## Text extract
The goal of this thesis is to show that selecting appropriate value of parameters can significantly
improve speaker recognition performance of methods based on deep learning neural networks.
The reported study introduces an approach to automatic speaker recognition based on deep
neural networks and the stochastic gradient descent algorithm. It particularly focuses on three
parameters of the stochastic gradient descent algorithm: the learning rate, and the hidden and
input layer dropout rates. Additional attention was devoted to the research question of speaker
recognition under noisy conditions.
Thus, two experiments were conducted in the scope of this thesis. The first experiment was
intended to demonstrate that the optimization of the observed parameters of the stochastic
gradient descent algorithm can improve speaker recognition performance under no presence of
noise. This experiment was conducted in two phases. In the first phase, the recognition rate is
observed when the hidden layer dropout rate and the learning rate are varied, while the input
layer dropout rate was constant. In the second phase of this experiment, the recognition rate is
observed when the input layers dropout rate and learning rate are varied, while the hidden layer
dropout rate was constant. The second experiment was intended to show that the optimization of
the observed parameters of the stochastic gradient descent algorithm can improve speaker
recognition performance even under noisy conditions. Thus, different noise levels were
artificially applied on the original speech signal
- …

## Excerpted records

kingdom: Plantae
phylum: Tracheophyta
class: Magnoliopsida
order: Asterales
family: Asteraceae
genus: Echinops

## Stated exercise 1
Reproduce the passage of the speaker recognition abstract starting at "The goal of" and ending at "recognition under noisy conditions.".
## Stated exercise 2
According to the speaker recognition abstract, which three parameters of the stochastic gradient descent algorithm does the study focus on?

## Correct result 1
The goal of this thesis is to show that selecting appropriate value of parameters can significantly
improve speaker recognition performance of methods based on deep learning neural networks.
The reported study introduces an approach to automatic speaker recognition based on deep
neural networks and the stochastic gradient descent algorithm. It particularly focuses on three
parameters of the stochastic gradient descent algorithm: the learning rate, and the hidden and
input layer dropout rates. Additional attention was devoted to the research question of speaker
recognition under noisy conditions.

## Correct result 2
The learning rate, and the hidden and input layer dropout rates.